Merkels Potemkinsches Dorf

Zarin Katharina II. hatte sich im 18. Jahrhundert die Modernisierung Russlands zum Ziel gesetzt. Eine strategische Schlüsselrolle kam hierbei der damals russischen Krimprovinz zu, die den Zugang des Zarenreiches zum Mittelmeer sichern sollte. Mit der Modernisierung vor Ort war Gouverneur Potemkin betraut. Während einer Inspektionsreise soll er Häuserfassaden angestrichen und Attrappen aufstellen haben lassen, um bei der Zarin den Eindruck einer prosperierenden Krim zu erwecken und so sein Versagen zu verdecken. Heute ist diese Überlieferung historisch widerlegt – der Begriff der Potemkinschen Dörfer für politische Trugbilder ist dennoch zum geflügelten Wort geworden.

Kommenden Monat werden die Staats- und Regierungschefs der EU mit Ausnahme Tschechiens und Großbritanniens den sogenannten Fiskalpakt für mehr Haushaltsdisziplin unterzeichnen. Schaut man genauer auf den Vertragsentwurf, ist die Parallele zu den Potemkin’schen Dörfern offensichtlich – nur dass es hier um Paragrafen statt um Häuserfassaden geht. So wird allen voran von der Bundeskanzlerin bejubelt, dass bei überhöhter Neuverschuldung – mehr als drei Prozent der Wirtschaftskraft – Defizitverfahren automatisch eingeleitet werden. Die Gesamtverschuldung, die 60 Prozent der Wirtschaftsleistung übersteigt, soll zudem verpflichtend abgetragen werden. Diese Regelungen sind allerdings keineswegs neu. Sie wurden bereits bei der Reform des Stabilitätspaktes im September 2011 beschlossen.

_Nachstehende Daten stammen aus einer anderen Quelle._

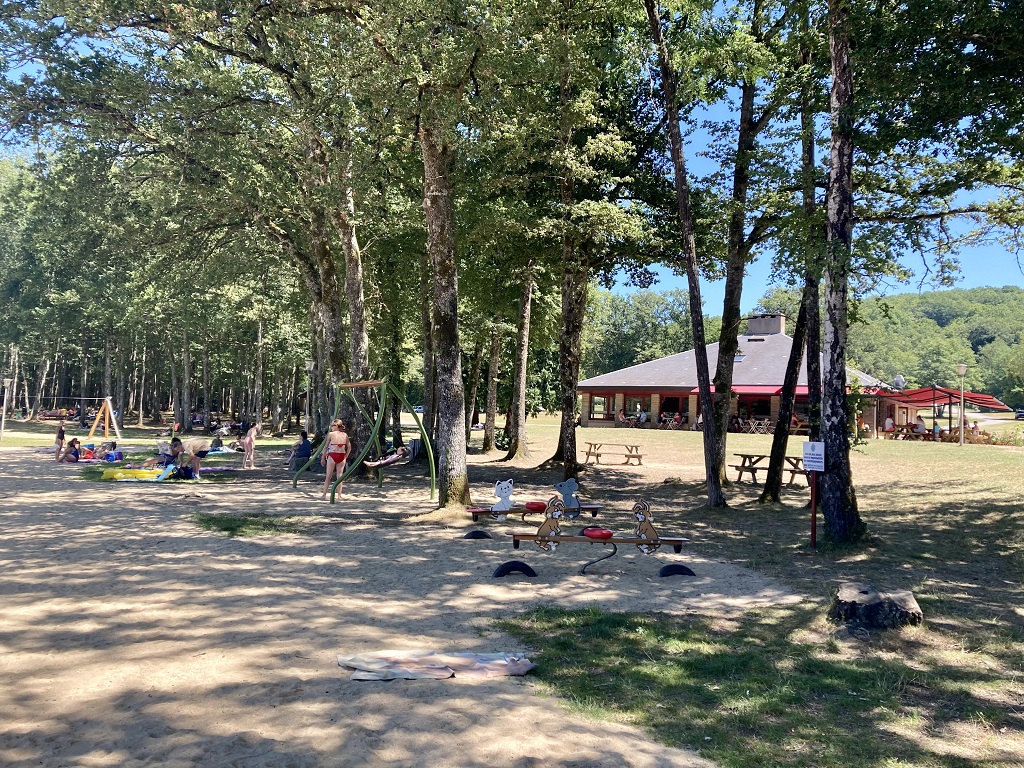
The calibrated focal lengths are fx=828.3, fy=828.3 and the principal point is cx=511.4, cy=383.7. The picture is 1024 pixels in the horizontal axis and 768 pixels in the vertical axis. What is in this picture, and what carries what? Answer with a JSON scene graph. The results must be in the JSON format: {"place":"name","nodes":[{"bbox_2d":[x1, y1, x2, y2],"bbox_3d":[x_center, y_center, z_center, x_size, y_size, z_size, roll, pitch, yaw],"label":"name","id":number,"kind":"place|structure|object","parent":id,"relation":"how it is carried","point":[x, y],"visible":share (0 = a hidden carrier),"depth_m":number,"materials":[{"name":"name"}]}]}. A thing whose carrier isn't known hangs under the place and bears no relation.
{"place":"outdoors","nodes":[
{"label":"outdoors","id":0,"kind":"place"},
{"bbox_2d":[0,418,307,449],"label":"lawn","id":1,"kind":"structure","parent":0,"point":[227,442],"materials":[{"name":"green plant"}]},
{"bbox_2d":[0,376,13,439],"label":"lamp post","id":2,"kind":"object","parent":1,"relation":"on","point":[7,384],"visible":0.99,"depth_m":34.82,"materials":[{"name":"white metal"}]},
{"bbox_2d":[86,396,121,440],"bbox_3d":[-17.322,1.529,34.912,1.599,1.961,1.824,2,-2,-32],"label":"swing set","id":3,"kind":"object","parent":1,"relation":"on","point":[109,405],"visible":0.95,"depth_m":35.00,"materials":[{"name":"wood"}]},
{"bbox_2d":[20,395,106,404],"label":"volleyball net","id":4,"kind":"object","parent":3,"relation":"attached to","point":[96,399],"visible":0.91,"depth_m":39.36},
{"bbox_2d":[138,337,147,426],"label":"tree","id":5,"kind":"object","parent":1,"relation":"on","point":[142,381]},
{"bbox_2d":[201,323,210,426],"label":"tree","id":6,"kind":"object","parent":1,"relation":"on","point":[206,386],"visible":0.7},
{"bbox_2d":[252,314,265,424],"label":"tree","id":7,"kind":"object","parent":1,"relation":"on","point":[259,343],"visible":0.83,"depth_m":45.32,"materials":[{"name":"brown"}]},
{"bbox_2d":[0,442,784,767],"label":"sand","id":8,"kind":"structure","parent":0,"point":[56,500],"materials":[{"name":"beige sand"}]},
{"bbox_2d":[53,423,64,460],"bbox_3d":[-13.257,1.746,24.270,0.411,1.144,0.440,2,-2,-29],"label":"child","id":9,"kind":"object","parent":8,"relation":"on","point":[60,437],"visible":0.91,"depth_m":24.24},
{"bbox_2d":[64,437,81,462],"bbox_3d":[-12.405,1.938,23.385,0.614,0.807,0.648,1,-1,9],"label":"person","id":10,"kind":"object","parent":8,"relation":"on","point":[75,452],"visible":0.94,"depth_m":23.32},
{"bbox_2d":[80,443,98,461],"bbox_3d":[-12.482,2.026,24.391,0.622,0.584,0.631,1,-1,15],"label":"child","id":11,"kind":"object","parent":8,"relation":"on","point":[92,450],"visible":0.76,"depth_m":24.29},
{"bbox_2d":[103,440,121,462],"bbox_3d":[-11.825,2.079,24.448,0.640,0.706,0.608,1,-1,13],"label":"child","id":12,"kind":"object","parent":8,"relation":"on","point":[119,452],"visible":0.93,"depth_m":24.33},
{"bbox_2d":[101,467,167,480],"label":"inflatable raft","id":13,"kind":"object","parent":8,"relation":"on","point":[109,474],"visible":0.87,"depth_m":18.81,"materials":[{"name":"yellow plastic"}]},
{"bbox_2d":[161,437,183,469],"bbox_3d":[-8.441,1.811,20.702,0.581,0.926,0.579,0,-1,22],"label":"person","id":14,"kind":"object","parent":8,"relation":"on","point":[177,452],"visible":0.9,"depth_m":20.61},
{"bbox_2d":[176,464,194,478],"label":"bag","id":15,"kind":"object","parent":8,"relation":"on","point":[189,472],"visible":0.93,"depth_m":18.76,"materials":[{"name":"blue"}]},
{"bbox_2d":[180,436,207,477],"bbox_3d":[-7.668,1.723,19.980,0.705,1.068,0.626,0,-1,22],"label":"person","id":16,"kind":"object","parent":8,"relation":"on","point":[193,446],"visible":0.99,"depth_m":19.85},
{"bbox_2d":[209,435,224,452],"bbox_3d":[-10.485,2.172,29.377,0.712,0.674,0.717,1,-1,13],"label":"person","id":17,"kind":"object","parent":8,"relation":"on","point":[217,442],"visible":0.89,"depth_m":29.29},
{"bbox_2d":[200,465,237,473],"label":"towel","id":18,"kind":"object","parent":8,"relation":"on","point":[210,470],"visible":0.82,"depth_m":21.06,"materials":[{"name":"fabric"}]},
{"bbox_2d":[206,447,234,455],"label":"towel","id":19,"kind":"object","parent":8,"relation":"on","point":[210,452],"visible":0.62,"depth_m":27.90,"materials":[{"name":"blue fabric"}]},
{"bbox_2d":[190,511,304,537],"bbox_3d":[-4.012,2.098,12.453,1.985,0.112,1.922,1,-1,-2],"label":"grass patch","id":20,"kind":"object","parent":8,"relation":"on","point":[244,521],"visible":0.69,"depth_m":12.32,"materials":[{"name":"green plant"}]},
{"bbox_2d":[242,422,258,468],"bbox_3d":[-7.395,1.768,23.391,0.517,1.339,0.507,1,-1,12],"label":"child","id":21,"kind":"object","parent":8,"relation":"on","point":[251,435],"visible":0.99,"depth_m":23.32},
{"bbox_2d":[288,430,312,469],"bbox_3d":[-5.454,1.762,21.460,0.673,1.028,0.675,0,-2,29],"label":"person","id":22,"kind":"object","parent":8,"relation":"on","point":[308,446],"visible":0.94,"depth_m":21.34},
{"bbox_2d":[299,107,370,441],"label":"tree","id":23,"kind":"object","parent":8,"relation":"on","point":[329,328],"visible":0.65,"depth_m":20.57,"materials":[{"name":"plant"}]},
{"bbox_2d":[320,420,350,500],"bbox_3d":[-3.418,1.506,16.102,0.561,1.548,0.547,1,-1,-2],"label":"woman","id":24,"kind":"object","parent":8,"relation":"on","point":[340,437],"visible":0.99,"depth_m":16.08},
{"bbox_2d":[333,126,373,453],"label":"tree","id":25,"kind":"object","parent":8,"relation":"on","point":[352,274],"visible":0.59,"depth_m":19.71,"materials":[{"name":"plant"}]},
{"bbox_2d":[290,378,436,502],"bbox_3d":[-2.893,1.048,16.538,2.503,2.461,2.677,2,-2,-41],"label":"swing set","id":26,"kind":"object","parent":8,"relation":"on","point":[325,446],"visible":0.94,"depth_m":16.39,"materials":[{"name":"green metal"}]},
{"bbox_2d":[364,446,411,468],"bbox_3d":[-2.799,1.557,18.178,1.088,0.749,0.792,2,-2,-40],"label":"child","id":27,"kind":"object","parent":26,"relation":"hanging from","point":[391,459],"visible":0.7,"depth_m":18.06},
{"bbox_2d":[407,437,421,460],"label":"trash bin","id":28,"kind":"object","parent":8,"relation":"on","point":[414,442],"visible":0.62,"depth_m":24.87,"materials":[{"name":"grey"}]},
{"bbox_2d":[338,650,535,680],"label":"blanket","id":29,"kind":"object","parent":8,"relation":"on","point":[499,661],"visible":0.96,"depth_m":5.75,"materials":[{"name":"fabric"}]},
{"bbox_2d":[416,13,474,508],"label":"tree","id":30,"kind":"object","parent":8,"relation":"on","point":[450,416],"visible":0.95,"depth_m":13.72,"materials":[{"name":"plant"}]},
{"bbox_2d":[463,530,490,539],"bbox_3d":[-0.496,2.130,11.663,0.397,0.180,0.169,1,-1,-2],"label":"tire","id":31,"kind":"object","parent":8,"relation":"on","point":[473,532],"visible":0.9,"depth_m":11.60,"materials":[{"name":"black rubber"}]},
{"bbox_2d":[492,561,537,577],"bbox_3d":[0.040,2.057,9.123,0.544,0.227,0.171,1,-1,-2],"label":"tire","id":32,"kind":"object","parent":8,"relation":"on","point":[526,566],"visible":0.93,"depth_m":9.07,"materials":[{"name":"black rubber"}]},
{"bbox_2d":[466,478,604,520],"bbox_3d":[0.336,1.873,13.045,2.279,0.724,0.685,1,-1,-2],"label":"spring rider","id":33,"kind":"object","parent":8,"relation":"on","point":[482,510],"visible":0.83,"depth_m":13.02},
{"bbox_2d":[490,478,515,516],"bbox_3d":[-0.135,1.733,12.582,0.427,0.557,0.171,1,-1,-16],"label":"figure","id":34,"kind":"object","parent":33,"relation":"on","point":[503,493],"visible":0.96,"depth_m":12.55},
{"bbox_2d":[524,500,547,511],"bbox_3d":[0.387,1.933,13.125,0.402,0.177,0.387,1,-1,-13],"label":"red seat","id":35,"kind":"object","parent":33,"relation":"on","point":[535,504],"visible":0.88,"depth_m":13.00,"materials":[{"name":"red plastic"}]},
{"bbox_2d":[554,477,580,516],"bbox_3d":[0.884,1.824,13.130,0.461,0.618,0.167,1,-1,-2],"label":"cutout","id":36,"kind":"object","parent":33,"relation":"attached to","point":[573,485],"visible":0.92,"depth_m":13.10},
{"bbox_2d":[504,497,693,576],"bbox_3d":[1.020,1.780,9.428,2.137,0.893,0.652,1,-1,-2],"label":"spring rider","id":37,"kind":"object","parent":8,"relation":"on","point":[647,541],"visible":0.95,"depth_m":9.40},
{"bbox_2d":[534,495,565,548],"bbox_3d":[0.444,1.607,9.563,0.409,0.571,0.197,1,-1,-2],"label":"figure","id":38,"kind":"object","parent":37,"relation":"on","point":[554,515],"visible":0.99,"depth_m":9.52},
{"bbox_2d":[582,527,612,539],"bbox_3d":[1.004,1.763,9.769,0.383,0.144,0.374,1,-1,-2],"label":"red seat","id":39,"kind":"object","parent":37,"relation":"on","point":[607,534],"visible":0.9,"depth_m":9.66,"materials":[{"name":"red plastic"}]},
{"bbox_2d":[631,499,660,551],"bbox_3d":[1.580,1.666,9.744,0.420,0.563,0.208,1,-1,-2],"label":"figure","id":40,"kind":"object","parent":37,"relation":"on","point":[651,532],"visible":0.99,"depth_m":9.70},
{"bbox_2d":[658,563,695,577],"bbox_3d":[1.858,2.104,9.278,0.448,0.201,0.186,1,-1,-2],"label":"tire","id":41,"kind":"object","parent":8,"relation":"on","point":[683,569],"visible":0.87,"depth_m":9.22,"materials":[{"name":"black rubber"}]},
{"bbox_2d":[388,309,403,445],"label":"tree","id":42,"kind":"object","parent":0,"point":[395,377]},
{"bbox_2d":[0,0,1023,308],"label":"sky","id":43,"kind":"structure","parent":0,"point":[766,265],"materials":[{"name":"blue"}]},
{"bbox_2d":[580,311,900,434],"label":"building","id":44,"kind":"structure","parent":0,"point":[777,319],"materials":[{"name":"brick"}]},
{"bbox_2d":[589,394,609,419],"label":"window","id":45,"kind":"structure","parent":44,"relation":"in","point":[596,399],"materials":[{"name":"glass"}]},
{"bbox_2d":[624,394,649,420],"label":"window","id":46,"kind":"structure","parent":44,"relation":"in","point":[643,407],"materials":[{"name":"glass"}]},
{"bbox_2d":[660,394,686,417],"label":"window","id":47,"kind":"structure","parent":44,"relation":"in","point":[671,407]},
{"bbox_2d":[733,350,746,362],"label":"skylight","id":48,"kind":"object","parent":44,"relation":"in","point":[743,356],"visible":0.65,"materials":[{"name":"glass"}]},
{"bbox_2d":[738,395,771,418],"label":"window","id":49,"kind":"structure","parent":44,"relation":"in","point":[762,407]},
{"bbox_2d":[700,384,814,395],"bbox_3d":[13.185,0.354,44.128,5.164,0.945,2.268,1,-1,-2],"label":"red awning","id":50,"kind":"object","parent":44,"relation":"attached to","point":[766,390],"visible":0.4,"depth_m":43.72,"materials":[{"name":"red fabric"}]},
{"bbox_2d":[747,312,785,335],"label":"chimney","id":51,"kind":"object","parent":44,"relation":"on","point":[751,321],"visible":0.72,"depth_m":55.15,"materials":[{"name":"grey"}]},
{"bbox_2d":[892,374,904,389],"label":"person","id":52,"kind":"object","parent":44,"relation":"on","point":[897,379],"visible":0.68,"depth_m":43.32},
{"bbox_2d":[471,411,1023,767],"label":"lawn","id":53,"kind":"structure","parent":0,"point":[887,442],"materials":[{"name":"green plant"}]},
{"bbox_2d":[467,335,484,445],"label":"tree","id":54,"kind":"object","parent":53,"relation":"on","point":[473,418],"visible":0.69,"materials":[{"name":"brown plant"}]},
{"bbox_2d":[482,312,503,452],"bbox_3d":[-0.679,-3.123,32.792,2.063,11.557,1.891,1,-1,-2],"label":"tree","id":55,"kind":"object","parent":53,"relation":"on","point":[490,427],"visible":0.82,"depth_m":32.44,"materials":[{"name":"brown plant"}]},
{"bbox_2d":[503,263,535,461],"bbox_3d":[0.359,-4.181,27.320,3.135,13.390,2.980,1,-1,-2],"label":"tree","id":56,"kind":"object","parent":53,"relation":"on","point":[520,405],"visible":0.86,"depth_m":26.96,"materials":[{"name":"plant"}]},
{"bbox_2d":[542,6,634,479],"bbox_3d":[1.634,-4.478,20.685,4.759,13.136,4.896,1,-1,-2],"label":"tree","id":57,"kind":"object","parent":53,"relation":"on","point":[571,407],"visible":0.97,"depth_m":20.47,"materials":[{"name":"plant"}]},
{"bbox_2d":[581,442,644,465],"bbox_3d":[3.103,2.177,25.421,1.890,0.671,1.242,1,-1,-2],"label":"picnic table","id":58,"kind":"object","parent":53,"relation":"on","point":[590,444],"visible":0.98,"depth_m":25.28,"materials":[{"name":"brown wood"}]},
{"bbox_2d":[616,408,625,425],"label":"person","id":59,"kind":"object","parent":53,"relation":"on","point":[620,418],"visible":0.94,"depth_m":47.39},
{"bbox_2d":[637,409,648,425],"bbox_3d":[7.478,2.033,47.130,0.688,1.088,0.706,0,-2,39],"label":"person","id":60,"kind":"object","parent":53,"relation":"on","point":[643,418],"visible":0.98,"depth_m":46.98},
{"bbox_2d":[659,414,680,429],"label":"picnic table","id":61,"kind":"object","parent":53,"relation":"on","point":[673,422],"visible":0.95,"depth_m":45.86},
{"bbox_2d":[645,0,727,508],"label":"tree","id":62,"kind":"object","parent":53,"relation":"on","point":[709,418],"visible":0.99,"depth_m":14.86,"materials":[{"name":"plant"}]},
{"bbox_2d":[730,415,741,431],"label":"person","id":63,"kind":"object","parent":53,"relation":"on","point":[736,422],"visible":0.88,"depth_m":41.12},
{"bbox_2d":[705,6,782,496],"bbox_3d":[4.756,-4.266,16.568,4.388,12.805,4.527,1,-1,-2],"label":"tree","id":64,"kind":"object","parent":53,"relation":"on","point":[726,362],"visible":0.97,"depth_m":16.39,"materials":[{"name":"green plant"}]},
{"bbox_2d":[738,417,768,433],"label":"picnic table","id":65,"kind":"object","parent":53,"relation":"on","point":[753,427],"visible":0.94,"depth_m":40.98,"materials":[{"name":"white"}]},
{"bbox_2d":[732,452,804,485],"bbox_3d":[6.182,2.084,19.800,1.498,0.720,1.466,2,-2,-28],"label":"picnic table","id":66,"kind":"object","parent":53,"relation":"on","point":[796,467],"visible":0.7,"depth_m":19.62,"materials":[{"name":"brown wood"}]},
{"bbox_2d":[764,67,820,502],"bbox_3d":[5.686,-3.455,15.583,2.462,11.142,3.054,2,-2,-38],"label":"tree","id":67,"kind":"object","parent":53,"relation":"on","point":[772,489],"visible":0.74,"depth_m":15.39,"materials":[{"name":"plant"}]},
{"bbox_2d":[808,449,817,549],"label":"sign post","id":68,"kind":"object","parent":53,"relation":"on","point":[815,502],"visible":0.88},
{"bbox_2d":[801,441,824,471],"bbox_3d":[3.918,0.950,10.756,0.329,0.425,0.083,1,-1,16],"label":"sign","id":69,"kind":"object","parent":68,"relation":"attached to","point":[819,452],"visible":0.99,"depth_m":10.74,"materials":[{"name":"white metal"}]},
{"bbox_2d":[815,0,868,542],"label":"tree","id":70,"kind":"object","parent":53,"relation":"on","point":[834,93],"visible":0.97,"depth_m":10.82,"materials":[{"name":"plant"}]},
{"bbox_2d":[830,583,921,629],"bbox_3d":[3.098,1.922,7.050,0.699,0.321,0.700,1,-1,-2],"label":"tree stump","id":71,"kind":"object","parent":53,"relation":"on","point":[863,592],"visible":0.97,"depth_m":6.86,"materials":[{"name":"wood"}]},
{"bbox_2d":[883,416,894,435],"bbox_3d":[17.785,2.090,39.029,0.669,1.049,0.694,1,-1,-2],"label":"person","id":72,"kind":"object","parent":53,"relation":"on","point":[887,427],"visible":0.92,"depth_m":38.89},
{"bbox_2d":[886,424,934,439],"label":"picnic table","id":73,"kind":"object","parent":53,"relation":"on","point":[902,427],"visible":0.71,"depth_m":38.12,"materials":[{"name":"brown wood"}]},
{"bbox_2d":[913,418,926,435],"bbox_3d":[18.744,2.133,38.019,0.696,1.037,0.729,1,-1,-15],"label":"person","id":74,"kind":"object","parent":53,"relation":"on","point":[921,427],"visible":0.86,"depth_m":37.84},
{"bbox_2d":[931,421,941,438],"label":"person","id":75,"kind":"object","parent":53,"relation":"on","point":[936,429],"visible":0.8,"depth_m":36.91},
{"bbox_2d":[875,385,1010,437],"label":"canopy","id":76,"kind":"object","parent":53,"relation":"on","point":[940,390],"visible":0.88,"depth_m":41.00,"materials":[{"name":"red fabric"}]},
{"bbox_2d":[956,365,966,445],"bbox_3d":[18.007,0.847,33.165,0.524,3.294,0.497,1,-1,-2],"label":"lamp post","id":77,"kind":"object","parent":53,"relation":"on","point":[963,368],"visible":0.98,"depth_m":33.13,"materials":[{"name":"metal"}]},
{"bbox_2d":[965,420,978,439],"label":"person","id":78,"kind":"object","parent":53,"relation":"on","point":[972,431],"visible":0.67,"depth_m":39.73},
{"bbox_2d":[846,285,1023,403],"label":"wooded hill","id":79,"kind":"structure","parent":0,"point":[925,315],"materials":[{"name":"green plant"}]},
{"label":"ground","id":80,"kind":"structure","parent":0},
{"bbox_2d":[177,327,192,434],"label":"tree","id":81,"kind":"object","parent":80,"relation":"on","point":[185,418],"visible":0.72,"depth_m":50.52,"materials":[{"name":"brown plant"}]},
{"bbox_2d":[304,358,313,429],"bbox_3d":[-8.129,0.724,33.199,0.472,3.539,0.468,1,-1,-2],"label":"lamp post","id":82,"kind":"object","parent":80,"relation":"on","point":[308,364],"visible":0.8,"depth_m":33.14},
{"bbox_2d":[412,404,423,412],"label":"car","id":83,"kind":"object","parent":80,"relation":"on","point":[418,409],"visible":0.52,"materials":[{"name":"white metal"}]},
{"bbox_2d":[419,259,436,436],"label":"tree","id":84,"kind":"object","parent":80,"relation":"on","point":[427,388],"visible":0.59,"depth_m":27.01,"materials":[{"name":"plant"}]},
{"bbox_2d":[581,287,693,376],"label":"tree","id":85,"kind":"object","parent":80,"relation":"on","point":[618,347],"visible":0.56,"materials":[{"name":"green plant"}]},
{"bbox_2d":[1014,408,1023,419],"label":"car","id":86,"kind":"object","parent":80,"relation":"on","point":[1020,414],"visible":0.9,"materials":[{"name":"black metal"}]}
]}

Doch die Errichtung Potemkin’scher Dörfer ist nur eine Seite der Medaille. Der Kardinalfehler der Kanzlerin liegt im naiven Glauben, die Krise lasse sich durch einseitiges Sparen lösen. Der Schuldenfalle kann die Eurozone nur entkommen, wenn sie angesichts der drohenden Rezession eine Modernisierung der europäischen Wirtschaft mit einer Ordnung der Staatsfinanzen verbindet. Ein völkerrechtlicher Vertrag, der auf einstimmigen Beschlüssen der Mitgliedstaaten beruht und sich der parlamentarischen Kontrolle entzieht, ist das falsche Mittel. Europa hat bessere Instrumente entwickelt, um Wachstum und Beschäftigung zu fördern; die EU-2020-Strategie und der Jahreswachstumsbericht sind nur zwei Beispiele von vielen. Die Zukunft erfolgreicher Wirtschaftskoordination liegt nicht in zwischenstaatlichen Absprachen sondern im Bekenntnis zur gemeinschaftlichen Gesetzgebung unter parlamentarischer Kontrolle.